Low prices created a boom time for the solar business in the United States. A renewable energy trade organization is reporting that U.S. installations more than doubled in 2011 both for commercial and utility owned systems.
The Interstate Renewable Energy Council (IREC) published a trend report last week detailing the market's growth. Installed capacity among utilities grew 145%, and commercial systems capacity rose 132%. IREC credits government subsidies, failing prices, and strong demand.
Residential installations grew by a substantial but less impressive 24% on a capacity basis. The report notes that lower PV prices raise the potential for sales growth where there are no local or state incentives.
On a state-by-state basis the leaders were California, New Jersey, Arizona, Colorado, New Mexico, and Pennsylvania. Hawaii and Nevada also experienced market growth, and IREC anticipate that it will continue through this year.
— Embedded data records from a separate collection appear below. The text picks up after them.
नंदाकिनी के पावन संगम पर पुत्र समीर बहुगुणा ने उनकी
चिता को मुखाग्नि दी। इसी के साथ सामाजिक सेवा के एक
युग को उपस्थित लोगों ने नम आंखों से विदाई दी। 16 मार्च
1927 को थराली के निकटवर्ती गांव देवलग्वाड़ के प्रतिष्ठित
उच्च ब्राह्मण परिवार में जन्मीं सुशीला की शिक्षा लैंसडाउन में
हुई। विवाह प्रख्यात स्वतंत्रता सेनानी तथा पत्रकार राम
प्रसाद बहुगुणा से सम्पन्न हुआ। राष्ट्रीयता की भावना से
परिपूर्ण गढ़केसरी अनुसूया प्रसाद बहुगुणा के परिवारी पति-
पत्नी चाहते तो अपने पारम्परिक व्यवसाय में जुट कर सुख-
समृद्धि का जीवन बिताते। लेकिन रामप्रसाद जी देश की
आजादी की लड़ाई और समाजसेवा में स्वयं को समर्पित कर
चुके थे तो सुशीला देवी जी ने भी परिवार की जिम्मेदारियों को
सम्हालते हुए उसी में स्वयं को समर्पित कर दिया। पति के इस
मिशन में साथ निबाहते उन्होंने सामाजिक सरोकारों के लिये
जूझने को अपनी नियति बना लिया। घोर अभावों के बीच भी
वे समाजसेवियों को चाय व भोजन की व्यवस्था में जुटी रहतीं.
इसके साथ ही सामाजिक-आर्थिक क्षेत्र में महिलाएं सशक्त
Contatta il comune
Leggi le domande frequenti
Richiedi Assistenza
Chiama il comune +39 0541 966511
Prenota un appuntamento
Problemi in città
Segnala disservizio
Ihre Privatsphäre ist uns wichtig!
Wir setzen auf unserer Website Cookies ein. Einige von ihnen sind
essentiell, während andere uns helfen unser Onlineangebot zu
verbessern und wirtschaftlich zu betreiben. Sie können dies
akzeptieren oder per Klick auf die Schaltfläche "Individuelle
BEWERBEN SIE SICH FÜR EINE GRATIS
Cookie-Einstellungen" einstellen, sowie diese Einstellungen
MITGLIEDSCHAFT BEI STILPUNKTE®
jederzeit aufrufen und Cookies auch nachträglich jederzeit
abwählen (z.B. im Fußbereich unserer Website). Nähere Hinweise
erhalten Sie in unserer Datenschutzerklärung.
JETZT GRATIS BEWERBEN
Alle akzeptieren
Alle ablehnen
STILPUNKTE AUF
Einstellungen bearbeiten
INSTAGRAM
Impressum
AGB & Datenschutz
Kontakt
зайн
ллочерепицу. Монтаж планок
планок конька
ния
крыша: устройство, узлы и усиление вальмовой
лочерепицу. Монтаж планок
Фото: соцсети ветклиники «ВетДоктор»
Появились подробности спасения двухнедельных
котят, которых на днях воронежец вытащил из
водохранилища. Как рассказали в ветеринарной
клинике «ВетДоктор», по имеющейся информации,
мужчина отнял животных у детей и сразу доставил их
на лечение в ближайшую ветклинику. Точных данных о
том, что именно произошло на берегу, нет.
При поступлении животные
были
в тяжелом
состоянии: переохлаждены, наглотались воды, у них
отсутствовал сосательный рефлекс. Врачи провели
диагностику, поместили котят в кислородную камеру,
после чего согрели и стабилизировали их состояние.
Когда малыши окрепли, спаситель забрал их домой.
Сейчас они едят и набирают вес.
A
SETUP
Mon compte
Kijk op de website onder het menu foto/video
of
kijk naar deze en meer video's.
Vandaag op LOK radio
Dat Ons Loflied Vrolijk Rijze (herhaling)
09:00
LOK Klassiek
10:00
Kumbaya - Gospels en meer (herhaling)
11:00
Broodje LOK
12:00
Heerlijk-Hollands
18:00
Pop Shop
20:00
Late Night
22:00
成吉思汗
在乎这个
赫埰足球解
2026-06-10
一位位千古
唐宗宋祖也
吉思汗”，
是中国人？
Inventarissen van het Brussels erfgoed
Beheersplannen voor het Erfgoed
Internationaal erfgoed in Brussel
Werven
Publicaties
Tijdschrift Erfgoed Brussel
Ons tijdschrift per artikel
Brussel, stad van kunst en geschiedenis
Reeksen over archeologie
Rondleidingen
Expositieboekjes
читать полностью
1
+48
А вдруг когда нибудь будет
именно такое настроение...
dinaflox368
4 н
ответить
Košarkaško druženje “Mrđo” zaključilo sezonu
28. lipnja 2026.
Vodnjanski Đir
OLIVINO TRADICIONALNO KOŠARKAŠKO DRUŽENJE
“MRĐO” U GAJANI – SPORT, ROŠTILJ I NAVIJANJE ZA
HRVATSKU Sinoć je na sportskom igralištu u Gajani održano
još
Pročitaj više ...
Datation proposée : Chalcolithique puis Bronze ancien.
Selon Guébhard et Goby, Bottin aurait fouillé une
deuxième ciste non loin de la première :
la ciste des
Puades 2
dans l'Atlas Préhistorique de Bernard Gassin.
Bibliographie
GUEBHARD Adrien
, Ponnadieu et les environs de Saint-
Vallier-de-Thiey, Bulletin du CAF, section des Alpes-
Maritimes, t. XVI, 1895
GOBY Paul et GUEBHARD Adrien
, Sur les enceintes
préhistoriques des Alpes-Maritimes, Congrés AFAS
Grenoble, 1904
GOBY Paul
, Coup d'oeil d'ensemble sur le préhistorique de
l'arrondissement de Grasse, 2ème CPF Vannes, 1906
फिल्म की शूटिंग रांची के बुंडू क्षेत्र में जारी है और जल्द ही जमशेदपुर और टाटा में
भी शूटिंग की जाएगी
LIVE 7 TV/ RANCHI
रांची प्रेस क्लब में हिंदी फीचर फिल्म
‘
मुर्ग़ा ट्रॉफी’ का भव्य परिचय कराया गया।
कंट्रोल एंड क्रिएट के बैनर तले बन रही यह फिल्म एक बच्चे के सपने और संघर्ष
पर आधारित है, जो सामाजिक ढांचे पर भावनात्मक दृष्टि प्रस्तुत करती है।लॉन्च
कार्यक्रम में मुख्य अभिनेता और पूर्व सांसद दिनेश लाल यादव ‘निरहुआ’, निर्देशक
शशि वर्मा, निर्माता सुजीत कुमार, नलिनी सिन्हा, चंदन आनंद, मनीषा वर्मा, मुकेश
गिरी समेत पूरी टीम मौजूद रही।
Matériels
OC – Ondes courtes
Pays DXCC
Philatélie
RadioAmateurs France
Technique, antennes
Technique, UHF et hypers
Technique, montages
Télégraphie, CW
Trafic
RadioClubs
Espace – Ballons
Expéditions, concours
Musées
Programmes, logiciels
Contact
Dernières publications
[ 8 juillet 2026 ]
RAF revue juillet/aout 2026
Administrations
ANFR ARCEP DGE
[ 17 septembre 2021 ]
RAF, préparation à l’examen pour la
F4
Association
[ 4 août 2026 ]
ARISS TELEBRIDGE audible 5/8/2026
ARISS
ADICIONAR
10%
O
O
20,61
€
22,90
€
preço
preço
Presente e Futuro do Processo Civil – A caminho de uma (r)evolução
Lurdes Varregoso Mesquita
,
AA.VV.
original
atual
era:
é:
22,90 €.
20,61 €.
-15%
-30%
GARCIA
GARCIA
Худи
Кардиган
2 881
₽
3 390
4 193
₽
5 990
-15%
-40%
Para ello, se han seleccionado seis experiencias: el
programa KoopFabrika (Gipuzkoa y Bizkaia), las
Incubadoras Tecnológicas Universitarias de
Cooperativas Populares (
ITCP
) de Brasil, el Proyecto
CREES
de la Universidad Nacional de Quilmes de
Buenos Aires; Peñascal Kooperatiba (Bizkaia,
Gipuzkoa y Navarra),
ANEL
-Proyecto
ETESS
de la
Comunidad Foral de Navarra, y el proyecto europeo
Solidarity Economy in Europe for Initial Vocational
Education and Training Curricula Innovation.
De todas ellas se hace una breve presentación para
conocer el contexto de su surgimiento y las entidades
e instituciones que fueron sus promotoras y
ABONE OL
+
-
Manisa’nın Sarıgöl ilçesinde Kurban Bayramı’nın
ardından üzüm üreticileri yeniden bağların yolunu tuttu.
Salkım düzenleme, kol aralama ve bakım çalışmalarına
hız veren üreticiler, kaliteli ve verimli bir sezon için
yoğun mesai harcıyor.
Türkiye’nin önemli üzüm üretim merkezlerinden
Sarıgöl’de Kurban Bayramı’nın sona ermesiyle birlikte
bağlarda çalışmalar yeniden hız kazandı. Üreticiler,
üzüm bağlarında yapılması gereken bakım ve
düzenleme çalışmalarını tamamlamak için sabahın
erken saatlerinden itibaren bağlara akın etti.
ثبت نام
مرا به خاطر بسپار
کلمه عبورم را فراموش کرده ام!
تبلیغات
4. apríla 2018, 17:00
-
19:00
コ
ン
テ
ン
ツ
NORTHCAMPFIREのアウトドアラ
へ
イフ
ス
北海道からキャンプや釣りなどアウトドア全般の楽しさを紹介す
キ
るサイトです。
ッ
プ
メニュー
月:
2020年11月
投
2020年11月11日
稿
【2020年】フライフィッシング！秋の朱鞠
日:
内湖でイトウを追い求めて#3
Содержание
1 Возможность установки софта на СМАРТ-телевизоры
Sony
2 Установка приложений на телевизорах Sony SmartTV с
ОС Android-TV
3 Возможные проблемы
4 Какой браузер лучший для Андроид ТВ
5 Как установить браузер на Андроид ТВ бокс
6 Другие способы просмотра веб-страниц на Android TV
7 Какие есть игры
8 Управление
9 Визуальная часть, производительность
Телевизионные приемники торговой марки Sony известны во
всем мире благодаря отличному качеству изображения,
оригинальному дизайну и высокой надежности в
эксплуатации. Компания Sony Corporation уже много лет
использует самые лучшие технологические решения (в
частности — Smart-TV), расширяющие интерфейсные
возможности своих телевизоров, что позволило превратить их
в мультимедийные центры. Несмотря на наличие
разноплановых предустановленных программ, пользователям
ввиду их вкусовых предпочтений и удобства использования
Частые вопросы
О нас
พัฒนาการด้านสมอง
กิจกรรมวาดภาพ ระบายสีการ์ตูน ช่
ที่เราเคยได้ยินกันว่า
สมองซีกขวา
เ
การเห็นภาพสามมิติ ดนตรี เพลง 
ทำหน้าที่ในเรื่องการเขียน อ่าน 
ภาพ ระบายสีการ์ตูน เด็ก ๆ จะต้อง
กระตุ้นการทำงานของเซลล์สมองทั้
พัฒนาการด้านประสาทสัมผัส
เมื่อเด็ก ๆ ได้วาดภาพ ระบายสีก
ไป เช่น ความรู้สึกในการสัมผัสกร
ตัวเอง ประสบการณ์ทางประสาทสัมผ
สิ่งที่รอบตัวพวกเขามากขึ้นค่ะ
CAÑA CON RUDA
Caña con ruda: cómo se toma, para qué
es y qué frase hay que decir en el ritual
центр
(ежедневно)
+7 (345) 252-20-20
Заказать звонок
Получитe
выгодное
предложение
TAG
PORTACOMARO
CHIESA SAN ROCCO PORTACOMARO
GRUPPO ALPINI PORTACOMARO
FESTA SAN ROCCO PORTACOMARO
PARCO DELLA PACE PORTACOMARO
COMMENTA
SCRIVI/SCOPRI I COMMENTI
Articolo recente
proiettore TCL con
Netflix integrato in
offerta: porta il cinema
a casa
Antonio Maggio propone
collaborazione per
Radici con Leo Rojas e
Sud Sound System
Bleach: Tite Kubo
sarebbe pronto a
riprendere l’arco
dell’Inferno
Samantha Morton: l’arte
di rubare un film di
"IREC's highly anticipated annual report points to continued growth in grid-connected PV, along with the continuation of the trend of higher growth rates for larger installations," says Jane Weissman, IREC's Executive Director.
However, solar power still accounts for a relatively miniscule portion of the national energy mix. Department of Energy Secretary Steven Chu co-authored a report on the opportunities and challenges of a "renewable energy future" in the journal Nature on Aug. 15. Chu expressed dissatisfaction with the pace of technology change.
"Despite the significant growth in the use of renewable energy, the fractional sum of non-carbon- emitting sources of energy that remained constant during the past two decades is sobering," the Nature report noted.